> Exercise directions: Each line that holds the word "seguridad" counts once; give the total for the records below and nothing else.

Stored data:

☆ ☆ ☆

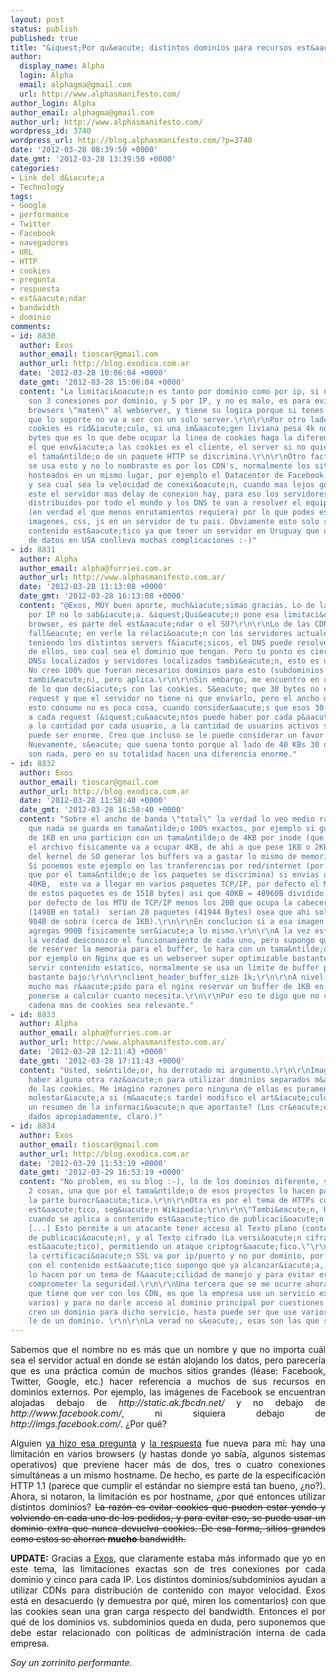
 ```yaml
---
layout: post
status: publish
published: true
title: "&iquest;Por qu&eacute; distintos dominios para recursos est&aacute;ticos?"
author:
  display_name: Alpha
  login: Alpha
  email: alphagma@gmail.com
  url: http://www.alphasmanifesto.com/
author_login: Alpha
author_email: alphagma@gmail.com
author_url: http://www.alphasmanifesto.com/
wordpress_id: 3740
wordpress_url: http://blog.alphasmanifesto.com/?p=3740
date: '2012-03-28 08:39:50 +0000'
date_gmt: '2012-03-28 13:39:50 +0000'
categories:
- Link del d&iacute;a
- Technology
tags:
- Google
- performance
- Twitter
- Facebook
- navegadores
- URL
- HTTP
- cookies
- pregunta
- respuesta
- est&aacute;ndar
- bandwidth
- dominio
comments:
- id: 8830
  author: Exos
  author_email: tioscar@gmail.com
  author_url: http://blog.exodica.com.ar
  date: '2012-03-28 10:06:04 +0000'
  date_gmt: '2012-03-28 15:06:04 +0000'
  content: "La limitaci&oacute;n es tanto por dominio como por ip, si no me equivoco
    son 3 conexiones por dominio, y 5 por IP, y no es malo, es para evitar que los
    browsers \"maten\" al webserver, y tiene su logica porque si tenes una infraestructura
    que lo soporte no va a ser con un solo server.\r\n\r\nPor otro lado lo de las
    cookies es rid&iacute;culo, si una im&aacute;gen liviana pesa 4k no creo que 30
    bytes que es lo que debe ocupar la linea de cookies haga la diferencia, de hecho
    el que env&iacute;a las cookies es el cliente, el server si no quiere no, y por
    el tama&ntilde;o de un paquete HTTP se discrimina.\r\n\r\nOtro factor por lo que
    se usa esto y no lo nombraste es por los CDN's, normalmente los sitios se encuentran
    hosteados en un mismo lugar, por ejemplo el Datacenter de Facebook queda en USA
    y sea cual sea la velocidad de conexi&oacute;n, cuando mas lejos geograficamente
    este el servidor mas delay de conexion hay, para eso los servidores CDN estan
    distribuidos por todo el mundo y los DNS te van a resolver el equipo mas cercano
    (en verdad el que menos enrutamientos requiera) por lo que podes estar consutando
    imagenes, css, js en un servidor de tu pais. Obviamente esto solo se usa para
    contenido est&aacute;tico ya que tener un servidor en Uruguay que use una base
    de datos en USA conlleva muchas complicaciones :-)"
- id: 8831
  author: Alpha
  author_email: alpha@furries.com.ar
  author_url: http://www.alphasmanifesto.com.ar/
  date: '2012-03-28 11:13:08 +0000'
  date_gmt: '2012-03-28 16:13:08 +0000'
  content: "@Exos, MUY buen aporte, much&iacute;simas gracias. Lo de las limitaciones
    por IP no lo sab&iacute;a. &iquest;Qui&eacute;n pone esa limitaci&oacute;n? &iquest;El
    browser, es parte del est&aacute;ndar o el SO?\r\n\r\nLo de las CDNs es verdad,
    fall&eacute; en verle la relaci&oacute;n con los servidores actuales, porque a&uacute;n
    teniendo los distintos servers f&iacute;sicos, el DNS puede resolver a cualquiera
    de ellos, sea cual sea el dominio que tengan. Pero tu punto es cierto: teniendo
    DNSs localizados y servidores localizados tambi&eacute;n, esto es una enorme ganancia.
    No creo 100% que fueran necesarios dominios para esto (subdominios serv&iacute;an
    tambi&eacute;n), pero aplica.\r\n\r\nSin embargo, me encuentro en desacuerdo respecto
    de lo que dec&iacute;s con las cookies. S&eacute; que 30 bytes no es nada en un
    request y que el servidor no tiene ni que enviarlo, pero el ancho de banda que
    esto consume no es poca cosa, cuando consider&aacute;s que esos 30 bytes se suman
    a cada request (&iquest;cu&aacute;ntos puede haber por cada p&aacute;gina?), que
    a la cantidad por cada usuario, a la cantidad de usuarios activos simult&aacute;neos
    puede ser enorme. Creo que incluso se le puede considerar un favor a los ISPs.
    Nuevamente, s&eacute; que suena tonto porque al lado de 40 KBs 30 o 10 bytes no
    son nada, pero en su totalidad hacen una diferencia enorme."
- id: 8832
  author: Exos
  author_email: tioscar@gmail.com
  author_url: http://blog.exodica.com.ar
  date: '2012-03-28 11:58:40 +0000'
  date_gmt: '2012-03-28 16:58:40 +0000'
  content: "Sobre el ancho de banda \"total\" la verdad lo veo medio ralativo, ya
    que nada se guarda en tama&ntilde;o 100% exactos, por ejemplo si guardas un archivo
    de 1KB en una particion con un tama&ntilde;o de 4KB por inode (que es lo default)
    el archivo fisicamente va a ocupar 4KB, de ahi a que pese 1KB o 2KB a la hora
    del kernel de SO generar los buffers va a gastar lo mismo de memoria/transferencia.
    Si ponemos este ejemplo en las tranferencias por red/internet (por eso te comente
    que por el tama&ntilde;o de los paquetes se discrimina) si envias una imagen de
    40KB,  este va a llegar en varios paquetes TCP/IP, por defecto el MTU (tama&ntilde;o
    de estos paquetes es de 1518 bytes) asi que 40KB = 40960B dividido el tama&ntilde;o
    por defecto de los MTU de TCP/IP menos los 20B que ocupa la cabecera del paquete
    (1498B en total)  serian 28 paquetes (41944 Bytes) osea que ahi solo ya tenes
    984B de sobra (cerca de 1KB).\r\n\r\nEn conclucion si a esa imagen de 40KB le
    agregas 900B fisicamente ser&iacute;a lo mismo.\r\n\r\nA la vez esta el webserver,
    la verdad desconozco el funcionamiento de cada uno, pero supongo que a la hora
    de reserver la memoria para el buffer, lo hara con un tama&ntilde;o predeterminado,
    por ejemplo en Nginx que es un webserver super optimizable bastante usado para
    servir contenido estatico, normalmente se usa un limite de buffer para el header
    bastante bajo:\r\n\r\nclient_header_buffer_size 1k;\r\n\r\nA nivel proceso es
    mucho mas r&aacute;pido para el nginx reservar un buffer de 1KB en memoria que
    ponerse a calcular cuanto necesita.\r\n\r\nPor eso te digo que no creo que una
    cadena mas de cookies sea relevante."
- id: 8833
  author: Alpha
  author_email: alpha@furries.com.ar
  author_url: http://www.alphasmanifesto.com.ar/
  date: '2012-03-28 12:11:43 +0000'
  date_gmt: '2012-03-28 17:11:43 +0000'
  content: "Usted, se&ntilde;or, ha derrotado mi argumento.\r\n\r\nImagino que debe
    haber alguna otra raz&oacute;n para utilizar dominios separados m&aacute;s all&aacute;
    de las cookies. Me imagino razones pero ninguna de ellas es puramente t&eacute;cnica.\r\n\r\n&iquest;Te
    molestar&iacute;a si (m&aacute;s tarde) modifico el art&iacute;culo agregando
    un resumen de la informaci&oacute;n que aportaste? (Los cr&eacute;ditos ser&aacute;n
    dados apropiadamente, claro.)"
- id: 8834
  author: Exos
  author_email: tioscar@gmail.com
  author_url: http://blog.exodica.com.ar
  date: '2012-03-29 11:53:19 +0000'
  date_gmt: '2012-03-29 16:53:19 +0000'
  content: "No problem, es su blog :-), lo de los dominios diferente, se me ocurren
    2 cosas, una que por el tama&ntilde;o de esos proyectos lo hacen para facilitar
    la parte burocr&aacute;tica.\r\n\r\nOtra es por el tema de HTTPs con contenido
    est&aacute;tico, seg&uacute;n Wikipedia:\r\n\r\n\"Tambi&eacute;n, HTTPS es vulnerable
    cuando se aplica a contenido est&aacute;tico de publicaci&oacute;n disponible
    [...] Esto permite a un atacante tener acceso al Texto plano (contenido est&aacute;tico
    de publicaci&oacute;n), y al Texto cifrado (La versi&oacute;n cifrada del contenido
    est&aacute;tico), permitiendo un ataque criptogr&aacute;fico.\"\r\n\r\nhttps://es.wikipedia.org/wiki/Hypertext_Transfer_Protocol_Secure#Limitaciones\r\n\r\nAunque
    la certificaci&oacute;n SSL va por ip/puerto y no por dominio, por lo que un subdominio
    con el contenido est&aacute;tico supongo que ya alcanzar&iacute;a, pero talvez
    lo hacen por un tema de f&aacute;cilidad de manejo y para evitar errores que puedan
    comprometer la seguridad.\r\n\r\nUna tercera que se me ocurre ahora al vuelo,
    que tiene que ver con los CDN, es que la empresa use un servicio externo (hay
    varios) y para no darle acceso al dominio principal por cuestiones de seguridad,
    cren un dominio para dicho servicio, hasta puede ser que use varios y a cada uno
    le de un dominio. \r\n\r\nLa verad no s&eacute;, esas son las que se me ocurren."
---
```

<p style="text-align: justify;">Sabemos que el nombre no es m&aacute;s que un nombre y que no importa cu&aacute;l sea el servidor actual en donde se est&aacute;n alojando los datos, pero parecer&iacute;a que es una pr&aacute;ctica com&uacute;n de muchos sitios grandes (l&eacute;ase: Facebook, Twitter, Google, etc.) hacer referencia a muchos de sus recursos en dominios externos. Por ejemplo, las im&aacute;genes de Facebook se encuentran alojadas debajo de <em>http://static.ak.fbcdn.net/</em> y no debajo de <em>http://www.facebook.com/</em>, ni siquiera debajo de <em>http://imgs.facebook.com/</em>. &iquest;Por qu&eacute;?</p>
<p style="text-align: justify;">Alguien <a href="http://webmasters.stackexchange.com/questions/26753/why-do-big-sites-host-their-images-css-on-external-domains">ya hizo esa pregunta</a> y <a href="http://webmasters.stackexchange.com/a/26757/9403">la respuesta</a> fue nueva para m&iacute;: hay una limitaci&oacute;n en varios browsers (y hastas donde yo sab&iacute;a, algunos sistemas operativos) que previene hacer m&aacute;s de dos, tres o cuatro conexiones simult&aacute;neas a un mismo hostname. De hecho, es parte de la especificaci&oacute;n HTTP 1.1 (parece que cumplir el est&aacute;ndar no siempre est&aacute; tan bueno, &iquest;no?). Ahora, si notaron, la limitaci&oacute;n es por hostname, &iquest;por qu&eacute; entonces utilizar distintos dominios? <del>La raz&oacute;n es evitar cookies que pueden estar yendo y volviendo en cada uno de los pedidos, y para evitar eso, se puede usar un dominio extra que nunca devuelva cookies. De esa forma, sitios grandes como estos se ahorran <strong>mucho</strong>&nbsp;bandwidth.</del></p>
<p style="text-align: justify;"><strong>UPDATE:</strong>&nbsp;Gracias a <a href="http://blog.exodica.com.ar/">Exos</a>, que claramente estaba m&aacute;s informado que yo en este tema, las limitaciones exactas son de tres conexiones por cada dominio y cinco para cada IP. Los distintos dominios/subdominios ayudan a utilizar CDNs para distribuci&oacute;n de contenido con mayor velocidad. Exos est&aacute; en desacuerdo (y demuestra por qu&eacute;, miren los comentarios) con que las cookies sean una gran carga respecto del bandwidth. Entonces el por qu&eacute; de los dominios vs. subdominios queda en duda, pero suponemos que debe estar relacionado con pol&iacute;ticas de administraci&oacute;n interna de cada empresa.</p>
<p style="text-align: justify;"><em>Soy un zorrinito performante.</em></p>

☆ ☆ ☆

> Answer to this task: 2